Dataset rows:

══════

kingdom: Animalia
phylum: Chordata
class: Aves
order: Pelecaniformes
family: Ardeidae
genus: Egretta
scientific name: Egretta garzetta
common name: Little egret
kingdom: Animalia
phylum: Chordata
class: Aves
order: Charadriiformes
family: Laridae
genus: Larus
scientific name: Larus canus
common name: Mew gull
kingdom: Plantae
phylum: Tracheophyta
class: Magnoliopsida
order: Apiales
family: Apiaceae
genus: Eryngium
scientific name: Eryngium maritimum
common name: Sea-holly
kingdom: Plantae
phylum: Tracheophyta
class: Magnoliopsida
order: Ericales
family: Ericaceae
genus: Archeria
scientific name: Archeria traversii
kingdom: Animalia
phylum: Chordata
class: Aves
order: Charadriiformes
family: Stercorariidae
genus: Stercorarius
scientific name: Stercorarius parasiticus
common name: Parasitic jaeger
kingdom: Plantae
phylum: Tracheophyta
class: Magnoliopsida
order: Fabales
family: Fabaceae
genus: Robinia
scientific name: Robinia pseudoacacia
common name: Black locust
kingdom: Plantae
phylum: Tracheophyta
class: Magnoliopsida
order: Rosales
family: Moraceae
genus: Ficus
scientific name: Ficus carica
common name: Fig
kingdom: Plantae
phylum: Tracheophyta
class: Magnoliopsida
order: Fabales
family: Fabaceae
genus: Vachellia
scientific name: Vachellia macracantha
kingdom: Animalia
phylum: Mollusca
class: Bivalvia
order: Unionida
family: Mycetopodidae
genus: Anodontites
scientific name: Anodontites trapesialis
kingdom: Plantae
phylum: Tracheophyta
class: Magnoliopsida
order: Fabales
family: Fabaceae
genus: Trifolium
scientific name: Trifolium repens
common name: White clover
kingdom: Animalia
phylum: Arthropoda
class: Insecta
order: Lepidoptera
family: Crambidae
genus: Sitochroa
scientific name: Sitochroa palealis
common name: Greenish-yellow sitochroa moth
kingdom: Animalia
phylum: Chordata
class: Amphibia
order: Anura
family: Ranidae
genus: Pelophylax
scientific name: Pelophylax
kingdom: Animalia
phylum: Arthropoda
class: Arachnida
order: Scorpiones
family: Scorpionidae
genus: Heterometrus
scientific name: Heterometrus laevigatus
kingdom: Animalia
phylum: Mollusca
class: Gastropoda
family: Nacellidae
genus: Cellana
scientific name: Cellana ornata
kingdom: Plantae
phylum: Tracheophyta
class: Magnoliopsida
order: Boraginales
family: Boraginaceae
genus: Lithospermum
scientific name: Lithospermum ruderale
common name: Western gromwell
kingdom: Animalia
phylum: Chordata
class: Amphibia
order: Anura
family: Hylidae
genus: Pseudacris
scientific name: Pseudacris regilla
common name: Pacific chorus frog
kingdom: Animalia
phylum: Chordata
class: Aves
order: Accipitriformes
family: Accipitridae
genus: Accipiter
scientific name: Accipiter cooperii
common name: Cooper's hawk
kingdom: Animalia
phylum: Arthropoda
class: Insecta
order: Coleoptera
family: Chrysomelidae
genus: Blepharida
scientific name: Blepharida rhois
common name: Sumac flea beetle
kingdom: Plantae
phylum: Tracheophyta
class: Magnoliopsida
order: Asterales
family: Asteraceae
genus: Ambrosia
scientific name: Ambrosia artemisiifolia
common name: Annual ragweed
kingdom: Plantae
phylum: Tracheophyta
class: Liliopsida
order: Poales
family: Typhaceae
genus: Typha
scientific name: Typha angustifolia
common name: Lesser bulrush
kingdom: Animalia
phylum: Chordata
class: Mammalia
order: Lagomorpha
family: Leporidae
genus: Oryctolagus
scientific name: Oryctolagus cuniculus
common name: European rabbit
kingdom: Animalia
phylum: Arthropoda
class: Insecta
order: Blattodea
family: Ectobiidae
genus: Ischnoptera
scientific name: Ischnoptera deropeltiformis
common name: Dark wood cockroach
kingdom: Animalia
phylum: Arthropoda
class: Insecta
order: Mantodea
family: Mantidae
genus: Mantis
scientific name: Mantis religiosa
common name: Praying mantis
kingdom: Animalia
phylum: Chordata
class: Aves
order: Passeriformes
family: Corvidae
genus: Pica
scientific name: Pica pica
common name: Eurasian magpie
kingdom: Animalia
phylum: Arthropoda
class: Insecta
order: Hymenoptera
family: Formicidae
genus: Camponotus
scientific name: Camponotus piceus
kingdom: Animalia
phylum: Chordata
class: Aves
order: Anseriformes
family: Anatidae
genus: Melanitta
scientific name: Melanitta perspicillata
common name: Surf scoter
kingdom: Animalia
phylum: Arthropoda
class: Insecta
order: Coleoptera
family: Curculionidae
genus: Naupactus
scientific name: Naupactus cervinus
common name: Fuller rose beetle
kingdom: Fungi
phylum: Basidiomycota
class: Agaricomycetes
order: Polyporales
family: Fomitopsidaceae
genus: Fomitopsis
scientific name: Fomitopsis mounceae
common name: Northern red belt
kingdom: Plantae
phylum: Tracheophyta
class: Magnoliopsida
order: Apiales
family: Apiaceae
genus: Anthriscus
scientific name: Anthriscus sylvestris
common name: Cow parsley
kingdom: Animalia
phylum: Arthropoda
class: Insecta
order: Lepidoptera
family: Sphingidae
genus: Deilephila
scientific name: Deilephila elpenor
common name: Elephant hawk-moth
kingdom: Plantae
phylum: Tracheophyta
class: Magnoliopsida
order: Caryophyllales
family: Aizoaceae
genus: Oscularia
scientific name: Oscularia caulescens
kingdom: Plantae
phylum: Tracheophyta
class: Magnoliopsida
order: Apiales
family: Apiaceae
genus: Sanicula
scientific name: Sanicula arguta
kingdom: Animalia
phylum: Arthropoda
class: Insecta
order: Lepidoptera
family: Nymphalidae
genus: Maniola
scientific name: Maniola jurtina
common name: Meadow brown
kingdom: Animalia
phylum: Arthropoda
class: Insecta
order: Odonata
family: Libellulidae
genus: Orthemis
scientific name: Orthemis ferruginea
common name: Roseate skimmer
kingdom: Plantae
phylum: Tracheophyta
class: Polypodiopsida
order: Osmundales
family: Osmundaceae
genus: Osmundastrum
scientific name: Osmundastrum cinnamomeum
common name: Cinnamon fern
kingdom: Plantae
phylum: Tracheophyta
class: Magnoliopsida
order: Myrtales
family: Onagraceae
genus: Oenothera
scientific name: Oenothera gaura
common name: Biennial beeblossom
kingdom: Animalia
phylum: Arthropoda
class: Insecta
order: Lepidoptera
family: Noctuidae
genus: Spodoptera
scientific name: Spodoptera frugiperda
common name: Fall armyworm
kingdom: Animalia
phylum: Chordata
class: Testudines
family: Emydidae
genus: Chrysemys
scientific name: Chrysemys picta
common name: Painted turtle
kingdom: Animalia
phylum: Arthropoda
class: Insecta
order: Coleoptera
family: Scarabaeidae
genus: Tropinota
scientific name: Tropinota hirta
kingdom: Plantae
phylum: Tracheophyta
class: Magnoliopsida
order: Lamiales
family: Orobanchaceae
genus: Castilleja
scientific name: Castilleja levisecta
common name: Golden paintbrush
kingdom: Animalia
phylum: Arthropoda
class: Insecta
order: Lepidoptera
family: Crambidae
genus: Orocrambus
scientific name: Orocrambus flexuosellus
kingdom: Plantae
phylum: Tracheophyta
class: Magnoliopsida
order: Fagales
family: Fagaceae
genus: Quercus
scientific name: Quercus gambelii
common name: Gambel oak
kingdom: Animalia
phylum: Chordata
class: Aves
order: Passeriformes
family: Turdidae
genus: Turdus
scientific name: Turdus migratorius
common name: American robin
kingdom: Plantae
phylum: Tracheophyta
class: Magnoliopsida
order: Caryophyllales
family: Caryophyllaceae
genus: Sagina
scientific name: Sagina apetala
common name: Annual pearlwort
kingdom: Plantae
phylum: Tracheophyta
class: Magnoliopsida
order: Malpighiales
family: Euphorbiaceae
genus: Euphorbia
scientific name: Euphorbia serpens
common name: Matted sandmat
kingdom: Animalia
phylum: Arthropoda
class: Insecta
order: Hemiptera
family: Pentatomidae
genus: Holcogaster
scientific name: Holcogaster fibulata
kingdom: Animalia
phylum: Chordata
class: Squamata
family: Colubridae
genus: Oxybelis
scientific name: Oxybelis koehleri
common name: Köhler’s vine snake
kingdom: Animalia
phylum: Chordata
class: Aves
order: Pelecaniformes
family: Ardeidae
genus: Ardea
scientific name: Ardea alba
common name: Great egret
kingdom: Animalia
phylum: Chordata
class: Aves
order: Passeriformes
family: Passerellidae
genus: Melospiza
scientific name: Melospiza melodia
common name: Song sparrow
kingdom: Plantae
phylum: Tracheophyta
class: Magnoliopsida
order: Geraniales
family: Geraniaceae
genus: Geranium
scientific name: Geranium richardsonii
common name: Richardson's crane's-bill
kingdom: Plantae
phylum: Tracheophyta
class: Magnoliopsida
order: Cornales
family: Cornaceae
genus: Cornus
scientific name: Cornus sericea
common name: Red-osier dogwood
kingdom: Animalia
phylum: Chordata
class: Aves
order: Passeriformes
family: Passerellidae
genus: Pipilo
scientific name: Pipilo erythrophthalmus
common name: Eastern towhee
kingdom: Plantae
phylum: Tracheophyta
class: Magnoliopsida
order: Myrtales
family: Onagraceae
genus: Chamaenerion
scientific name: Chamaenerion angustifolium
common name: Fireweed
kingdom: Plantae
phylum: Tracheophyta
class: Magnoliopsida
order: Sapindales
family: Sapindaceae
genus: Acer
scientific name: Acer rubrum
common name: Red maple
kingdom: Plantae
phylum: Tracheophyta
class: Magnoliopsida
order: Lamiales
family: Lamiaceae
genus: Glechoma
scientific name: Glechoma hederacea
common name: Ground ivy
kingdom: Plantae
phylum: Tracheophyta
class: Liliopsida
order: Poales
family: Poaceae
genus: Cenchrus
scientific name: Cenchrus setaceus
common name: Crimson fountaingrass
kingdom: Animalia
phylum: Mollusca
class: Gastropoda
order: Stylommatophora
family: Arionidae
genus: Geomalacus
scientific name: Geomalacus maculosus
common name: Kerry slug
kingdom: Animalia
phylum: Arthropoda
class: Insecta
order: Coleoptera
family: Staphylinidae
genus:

══════

WHAT THE EXERCISE ASKS: Repeat the material above exactly, from its first line through the line containing "genus: Eryngium", including that line.

SOLUTION FOR THIS EXERCISE:
kingdom: Animalia
phylum: Chordata
class: Aves
order: Pelecaniformes
family: Ardeidae
genus: Egretta
scientific name: Egretta garzetta
common name: Little egret
kingdom: Animalia
phylum: Chordata
class: Aves
order: Charadriiformes
family: Laridae
genus: Larus
scientific name: Larus canus
common name: Mew gull
kingdom: Plantae
phylum: Tracheophyta
class: Magnoliopsida
order: Apiales
family: Apiaceae
genus: Eryngium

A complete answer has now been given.